*** Opening of Exercise material ***

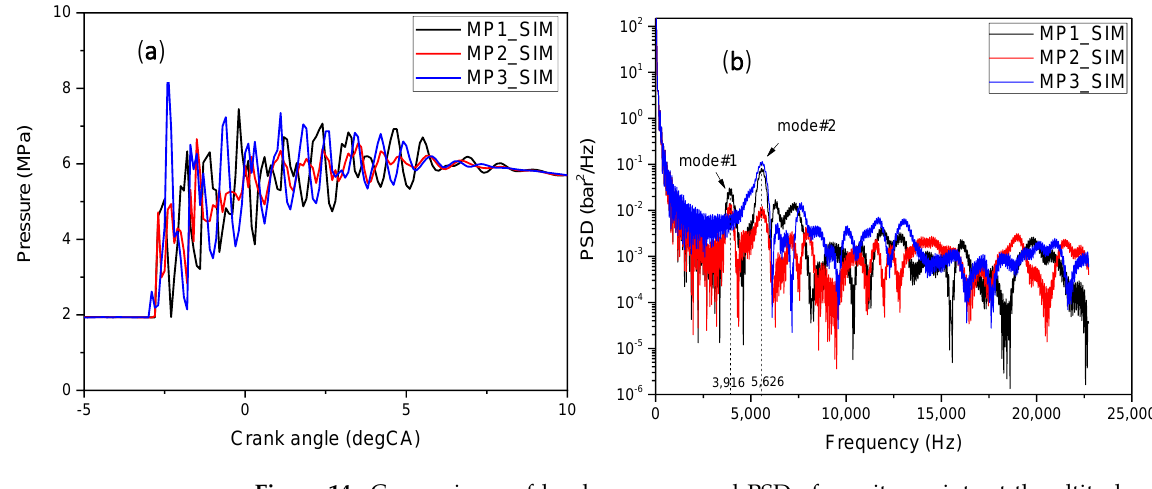
Figure 14. Comparisons of local pressures and PSD of monitor points at the altitude of 4.5 km: ( a ) comparison of local pressures of three monitor points; ( b ) comparison of PSD of three monitor points.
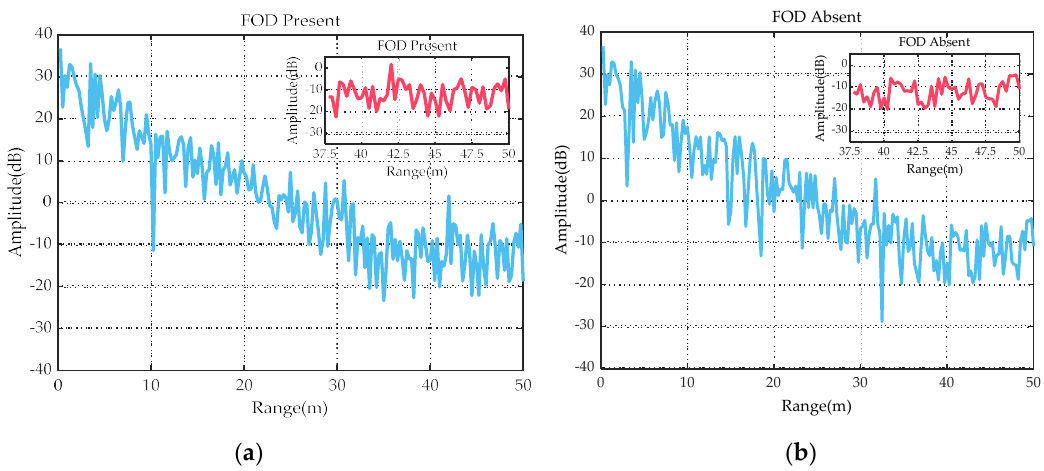
Figure 4. ( a ) Amplitude spectrum with FOD present. (b ) Amplitude spectrum with FOD absent.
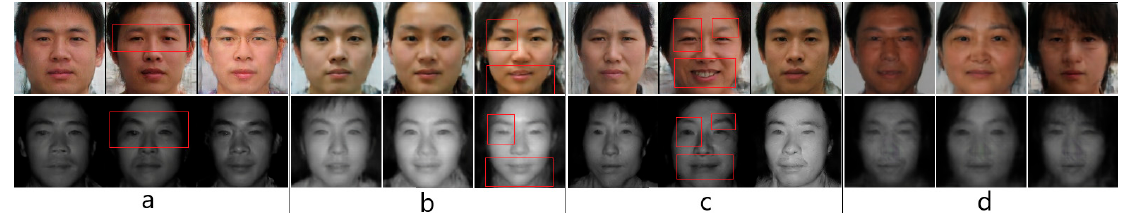
Figure 8. Generated results for the ablation study with contrast experiments ( a – d ). ( a ) The same z code. ( b ) Without the self-aligned block. ( c ) Normal weighted reconstruction loss. ( d ) Without a multiscale patch discriminator.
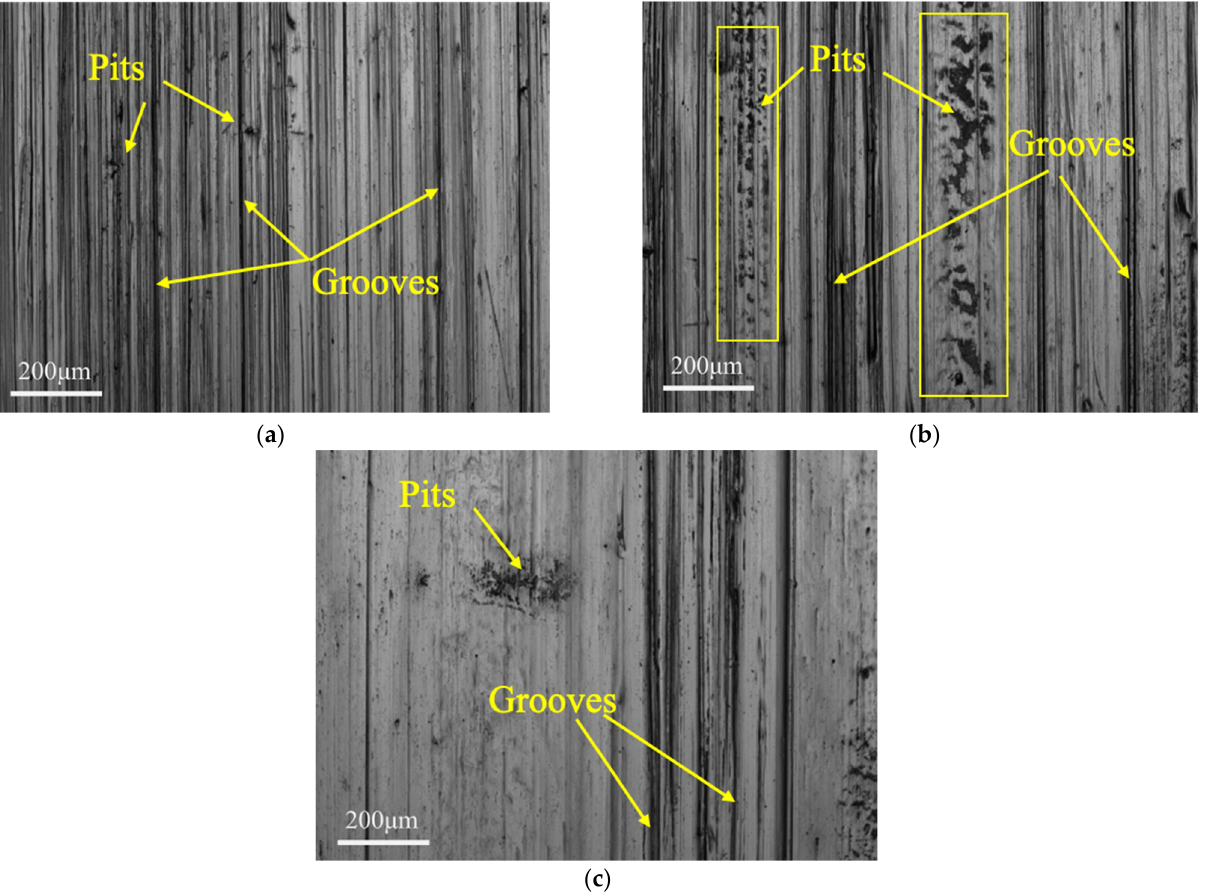
Figure 6. SEM images in the middle area on the sample surfaces after the wear test with slurries containing 20 wt.% of a soft abrasive: ( a ) talc, ( b ) dolomite and ( c ) fluorite. containing 20 wt.% of a soft abrasive: ( a ) talc, ( b ) dolomite and ( c )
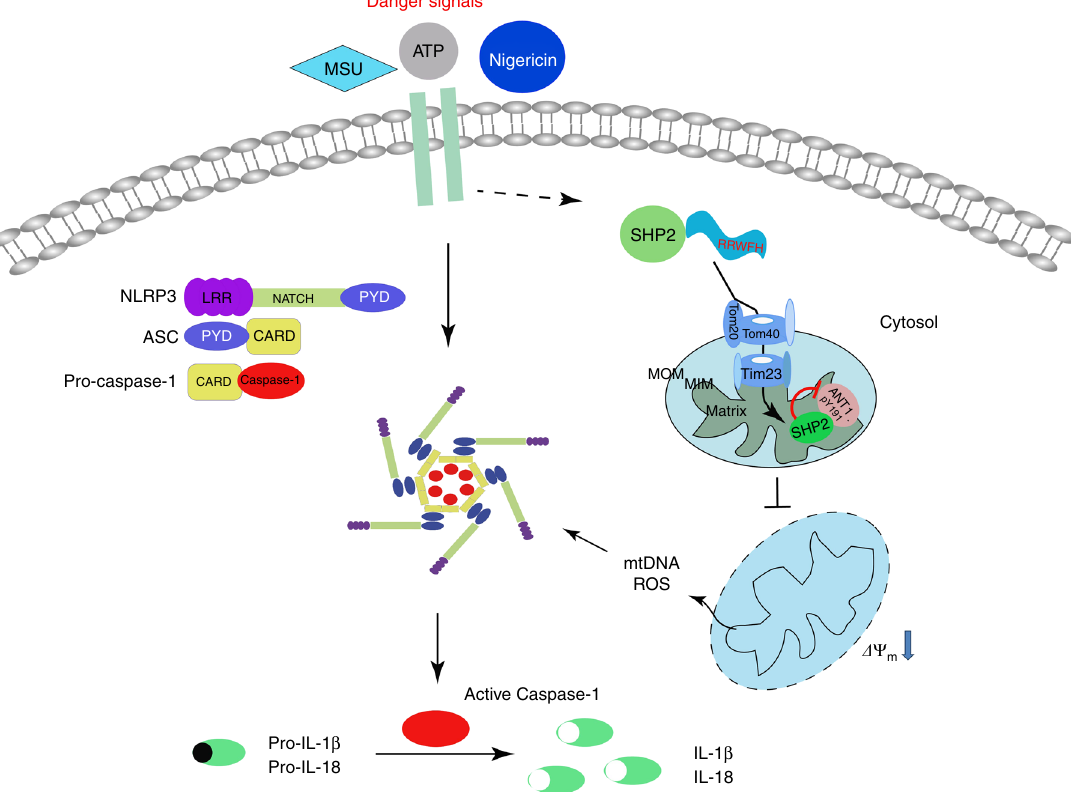
Fig. 10 The graphic illustration of the mechanism of SHP2 regulating NLRP3 in fl ammasome activation. Stimulated by Signal 2 activators (e.g., ATP, MSU, and Nigericin), SHP2 is recruited to mitochondria through its RRWFH motif. With the help of Tom20/Tom40 and Tim23 complex, SHP2 translocates into the mitochondrial matrix and dephosphorylates ANT1 at Tyr 191. This serves as a key mechanism controlling mitochondrial homeostasis, preventing leakage of mitochondrial DNA (mtDNA) and overproduction of reactive oxygen species (ROS), which results in negative regulation of NLRP3 in fl ammasome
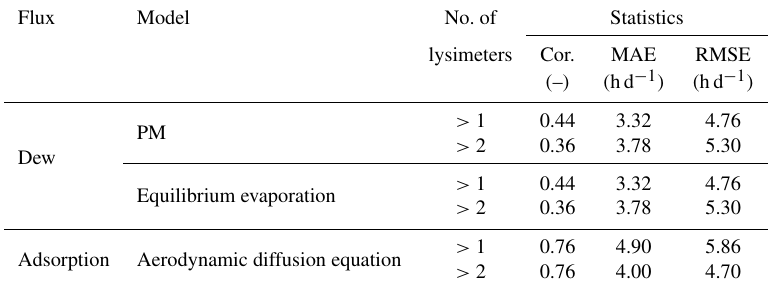
Table F1. Evaluation statistics for the comparison of the occurrence duration between lysimeter measurements and modeling. Dew was modeled based on Penman–Monteith (PM), and the equilibrium evaporation model and adsorption were based on the aerodynamic diffusion equation. Statistics are shown for the options of (i) more than one and (ii) more than two lysimeters measuring dew or adsorption, respectively. Flux Model No. of Statistics lysimeters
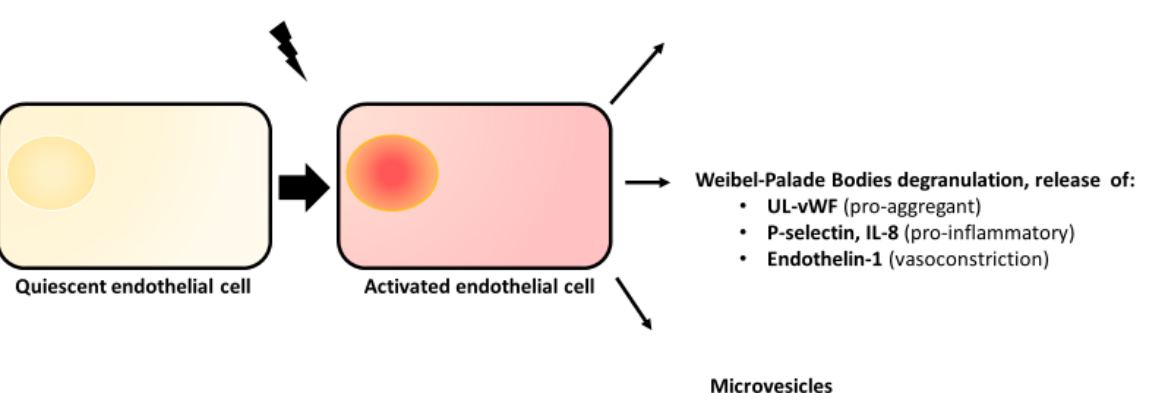
Figure 1. Consequences of endothelial cell activation. UL ‐ VWF = Ultralarge von Willebrand factor; IL ‐ 8 = Interleukin ‐ 8.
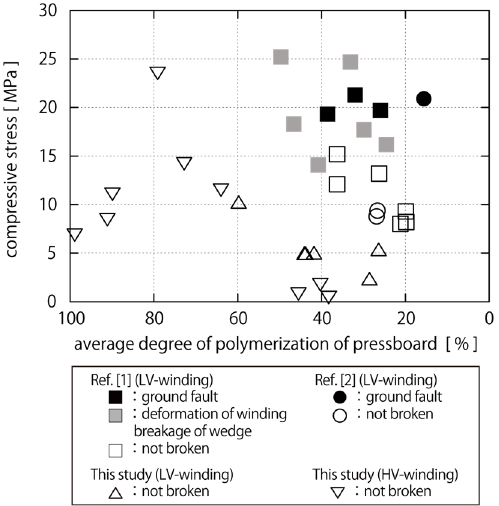
Figure 1. Summary of the short-circuit test results focusing on applied mechanical stress and average degree of polymerization of pressboards [7]. (Reference numbers in the legend are those in the original paper.).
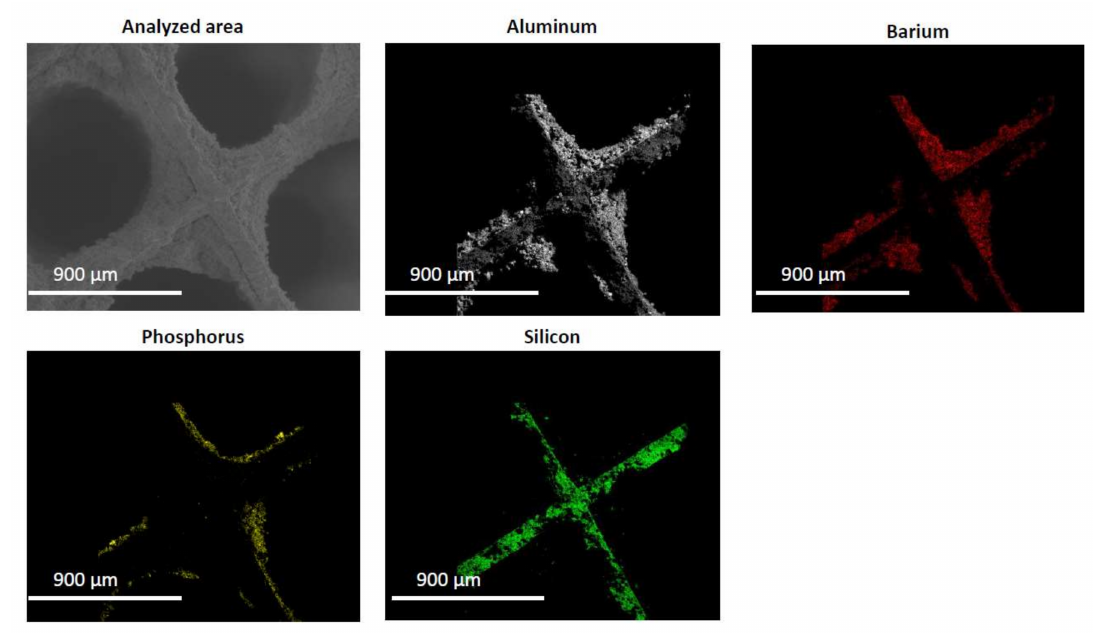
Figure 8. Environmental scanning electron microscopy (ESEM) and energy dispersive X-ray (EDX) images from the cross-section 2 mm from the front of the Pt/Ba/Al 2 O 3 sample exposed to 50 vol.-ppm H 3 PO 4 for 34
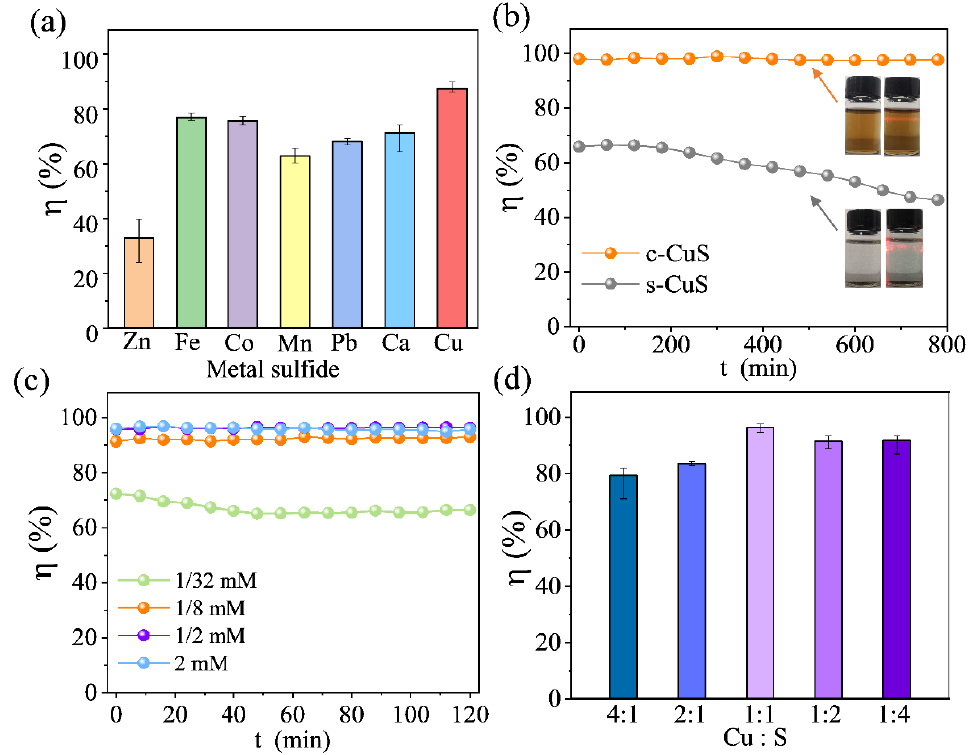
Figure 1. ( a ) Hg 0 removal performances of different TMSs suspensions. ( b ) Long-time Hg 0 removal performances of c-CuS and s-CuS. ( c ) The effect of raw material concentration on Hg 0 removal. ( d ) The effect of Cu and S ratio on Hg 0 removal (Experimental condition: solution volume = 80 mL, solution pH = 3.0, solution temperature = 20 °C, flue gas was pure N 2 , the inlet concentration of Hg 0 was 200 µg·m −3 ).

*** Close of Exercise material ***

§ **What is expected**
In the answer, include exactly the lines from the one containing "Figure 1. Consequences" through the end of the records above and no pictures at all.

§ **Your solution**
Figure 1. Consequences of endothelial cell activation. UL ‐ VWF = Ultralarge von Willebrand factor; IL ‐ 8 = Interleukin ‐ 8.
Figure 1. Summary of the short-circuit test results focusing on applied mechanical stress and average degree of polymerization of pressboards [7]. (Reference numbers in the legend are those in the original paper.).
Figure 8. Environmental scanning electron microscopy (ESEM) and energy dispersive X-ray (EDX) images from the cross-section 2 mm from the front of the Pt/Ba/Al 2 O 3 sample exposed to 50 vol.-ppm H 3 PO 4 for 34
Figure 1. ( a ) Hg 0 removal performances of different TMSs suspensions. ( b ) Long-time Hg 0 removal performances of c-CuS and s-CuS. ( c ) The effect of raw material concentration on Hg 0 removal. ( d ) The effect of Cu and S ratio on Hg 0 removal (Experimental condition: solution volume = 80 mL, solution pH = 3.0, solution temperature = 20 °C, flue gas was pure N 2 , the inlet concentration of Hg 0 was 200 µg·m −3 ).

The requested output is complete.